Peter Selby edited this page Jun 6, 2024 · 9 revisions

Table of Contents

Documentation

  • Technology Description

    • (From https://urgi.versailles.inrae.fr/faidare/about) The purpose of this portal is to facilitate the discoverability of public data on plant biology from a federation of established data repositories. It indexes any type of data using a generic approach, hence providing full text search capabilities and general filters (species, datatype, source). In addition, it provides BrAPI enabled data repositories more specialized filters for germplasm and phenomic or genetic studies. Its data model relies on the Breeding API (BrAPI) specifications and facilitates the access to crop and forest plants dataset through an easy to use web interface. It also provides a standard interface that can be accessed programmatically through web services.
  • Learn from an expert

  • More Information

Pros and Cons

  • Cost to setup

    • The cost of joining the existing federation (FAIDARE) greatly depends on the level of technical expertise and resources available. This could be anywhere from one week to 6 months worth of work. See https://urgi.versailles.inrae.fr/faidare/join
    • Independently setting up the data-discovery software: software is free. You must set up an Elasticsearch cluster and then deploy the application using the self executing jar and embedded tomcat. Maintenance cost depends on the volume of metadata but should be reasonable.
    • Both options will incur costs related to metadata curation.
  • Pros

    • Increases findability of data
    • Facilitates accessibility as data and metadata need to be accessible to be used in Faidare
    • Use of Brapi schema can help with interoperability and reusability
    • Represents an ag/breeding domain specific tool, unlike other technologies with generic data structures
  • Cons

    • Curating/structuring data and metadata to follow the BrAPI schema may take time
    • Using the generic indexing is an efficient workaround if the BrAPI endpoint development is too costly

Example use cases

  • Joining the existing federation

    • A database curating plant genotype, phenotype, germplasm data and metadata wants to make their data more findable by the scientific community. By sending a request to the Faidare team and organizing their metadata in the BrAPI format, the database can join the public Faidare instance. Their data will be searchable along side all the other public Faidare resources.
  • Establishing a new federation

    • A group of data repositories with similar data types want to have a system for searching across all resources simultaneously. They use the open source Faidare code to setup their own search server. Only data from selected resources will be displayed here.

FAIR Principles

  • Findability - Metadata and data should be easy to find for both humans and computers.

    • F1 - (Meta)data are assigned a globally unique and persistent identifier

      Persistent identifiers can be stored; generating them is up to the providing database.

    • F2 - Data are described with rich metadata (defined by R1 below)

      Faidare supports the BrAPI format, including metadata.

    • F3 - Metadata clearly and explicitly include the identifier of the data they describe

      URIs are associated with data resources, mainly using germplasmPUI and studyPUI.

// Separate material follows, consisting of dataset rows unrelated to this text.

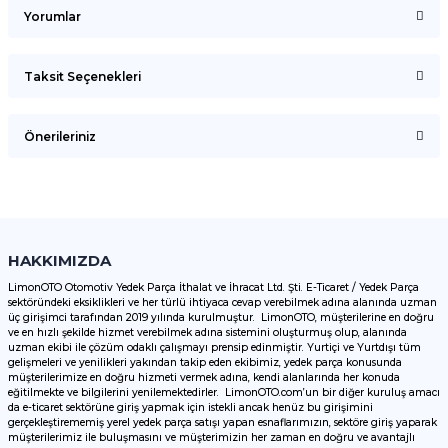
Yorumlar
Taksit Seçenekleri
Bu ürüne ilk yorumu siz yapın!
Önerileriniz
Yorum Yaz
Bu ürünün fiyat bilgisi, resim, ürün açıklamalarında ve diğer
konularda yetersiz gördüğünüz noktaları öneri formunu
kullanarak tarafımıza iletebilirsiniz.
Görüş ve önerileriniz için teşekkür ederiz.
HAKKIMIZDA
LimonOTO Otomotiv Yedek Parça İthalat ve İhracat Ltd. Şti. E-Ticaret / Yedek Parça
sektöründeki eksiklikleri ve her türlü ihtiyaca cevap verebilmek adına alanında uzman
Ürün resmi kalitesiz, bozuk veya görüntülenemiyor.
üç girişimci tarafından 2019 yılında kurulmuştur. LimonOTO, müşterilerine en doğru
ve en hızlı şekilde hizmet verebilmek adına sistemini oluşturmuş olup, alanında
Ürün açıklamasında eksik bilgiler bulunuyor.
uzman ekibi ile çözüm odaklı çalışmayı prensip edinmiştir. Yurtiçi ve Yurtdışı tüm
Ürün bilgilerinde hatalar bulunuyor.
gelişmeleri ve yenilikleri yakından takip eden ekibimiz, yedek parça konusunda
müşterilerimize en doğru hizmeti vermek adına, kendi alanlarında her konuda
Ürün fiyatı diğer sitelerden daha pahalı.
eğitilmekte ve bilgilerini yenilemektedirler. LimonOTO.com’un bir diğer kuruluş amacı
da e-ticaret sektörüne giriş yapmak için istekli ancak henüz bu girişimini
Bu ürüne benzer farklı alternatifler olmalı.
gerçekleştirememiş yerel yedek parça satışı yapan esnaflarımızın, sektöre giriş yaparak
müşterilerimiz ile buluşmasını ve müşterimizin her zaman en doğru ve avantajlı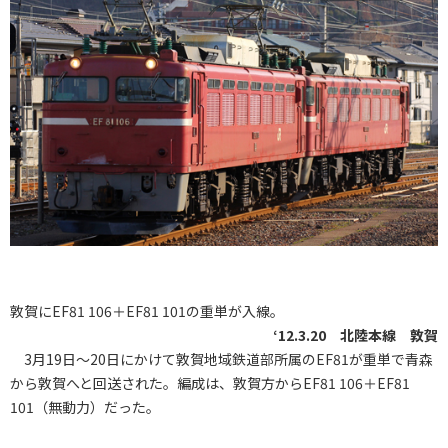
敦賀にEF81 106＋EF81 101の重単が入線。
‘12.3.20 北陸本線 敦賀
3月19日～20日にかけて敦賀地域鉄道部所属のEF81が重単で青森
から敦賀へと回送された。編成は、敦賀方からEF81 106＋EF81
101（無動力）だった。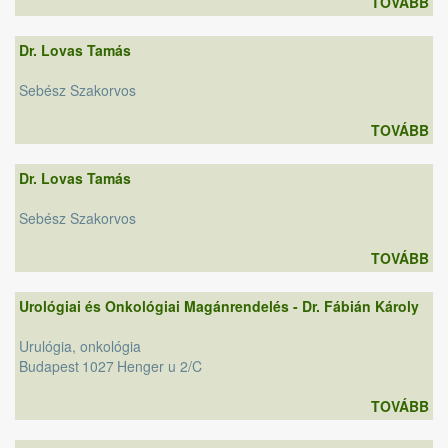
TOVÁBB
Dr. Lovas Tamás
Sebész Szakorvos
TOVÁBB
Dr. Lovas Tamás
Sebész Szakorvos
TOVÁBB
Urológiai és Onkológiai Magánrendelés - Dr. Fábián Károly
Urulógia, onkológia
Budapest
1027
Henger u 2/C
TOVÁBB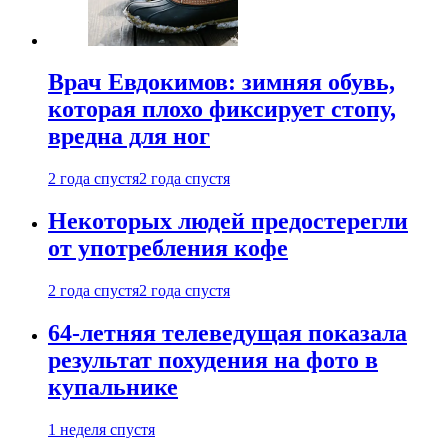
Врач Евдокимов: зимняя обувь,
которая плохо фиксирует стопу,
вредна для ног
2 года спустя
2 года спустя
Некоторых людей предостерегли
от употребления кофе
2 года спустя
2 года спустя
64-летняя телеведущая показала
результат похудения на фото в
купальнике
1 неделя спустя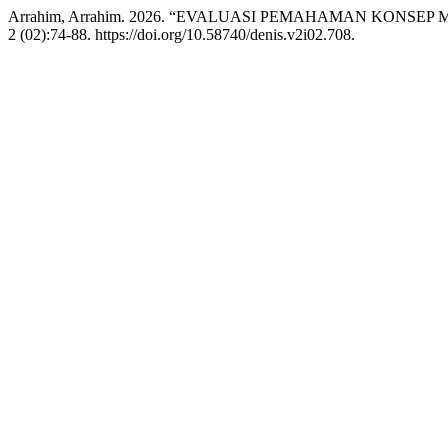
Arrahim, Arrahim. 2026. “EVALUASI PEMAHAMAN KONS
2 (02):74-88. https://doi.org/10.58740/denis.v2i02.708.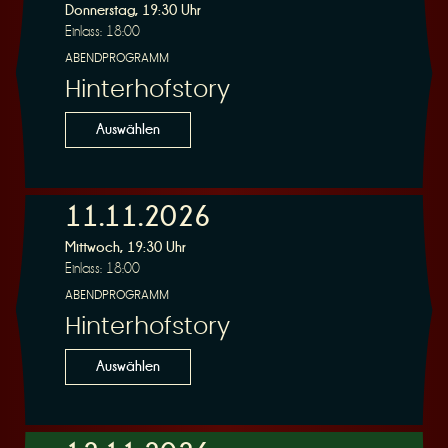
Donnerstag, 19:30 Uhr
Einlass: 18:00
ABENDPROGRAMM
Hinterhofstory
Auswählen
11.11.2026
Mittwoch, 19:30 Uhr
Einlass: 18:00
ABENDPROGRAMM
Hinterhofstory
Auswählen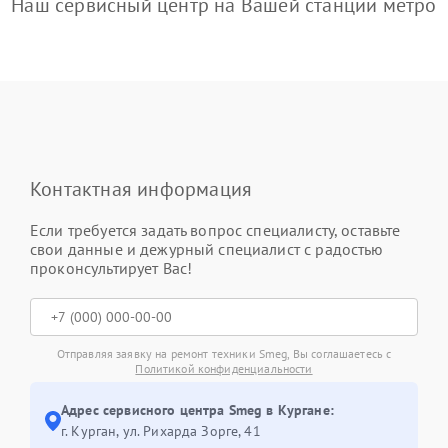
Наш сервисный центр на Вашей станции метро
Контактная информация
Если требуется задать вопрос специалисту, оставьте
свои данные и дежурный специалист с радостью
проконсультирует Вас!
Отправляя заявку на ремонт техники Smeg, Вы соглашаетесь с
Политикой конфиденциальности
Адрес сервисного центра Smeg в Кургане:
г. Курган, ул. Рихарда Зорге, 41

    • F4 - (Meta)data are registered or indexed in a searchable resource

      Faidare uses a joint elasticsearch engine and is per nature a searchable source.

  • Accessibility - Once the user finds the required data, it should be clear how the data can be fully accessed.

    • A1.1 - The protocol is open, free, and universally implementable

      FAIDARE uses a standardized, open, freely available communication protocol.

    • A1.2 - The protocol allows for an authentication and authorization procedure, where necessary

      The primary use case for FAIDARE is for published/public data - therefore, authentication and authorization should not be necessary.

    • A2 - Metadata are accessible, even when the data are no longer available

      Metadata and data persistence is the responsibility of the original data provider.

  • Interoperability - The data should easily interoperate with other data, as well as applications for analysis, storage, and processing.

    • I1 - (Meta)data use a formal, accessible, shared, and broadly applicable language for knowledge representation.

      The language for knowledge representation is JSON.

    • I2 - (Meta)data use vocabularies that follow FAIR principles

      Data need to be structured in FAIDARE - typically the BrAPI format is recommended.

    • I3 - (Meta)data include qualified references to other (meta)data

      FAIDARE is designed to display data from multiple compatible systems in one location.

  • Reusability - Metadata and data should be well-described so that they can be replicated and/or combined in different settings.

    • R1 - (Meta)data are richly described with a plurality of accurate and relevant attributes

      FAIDARE supports rich (meta)data; (meta)data description itself is up to the providing database.

    • R1.1 - (Meta)data are released with a clear and accessible data usage license

      FAIDARE gives access to datasets that have their own license. Generating the license is up to the providing database.

    • R1.2 - (Meta)data are associated with detailed provenance

      Provenance description is up to the providing database.

    • R1.3 - (Meta)data meet domain-relevant community standards

      The BrAPI requirement helps meet domain-specific metadata requirements.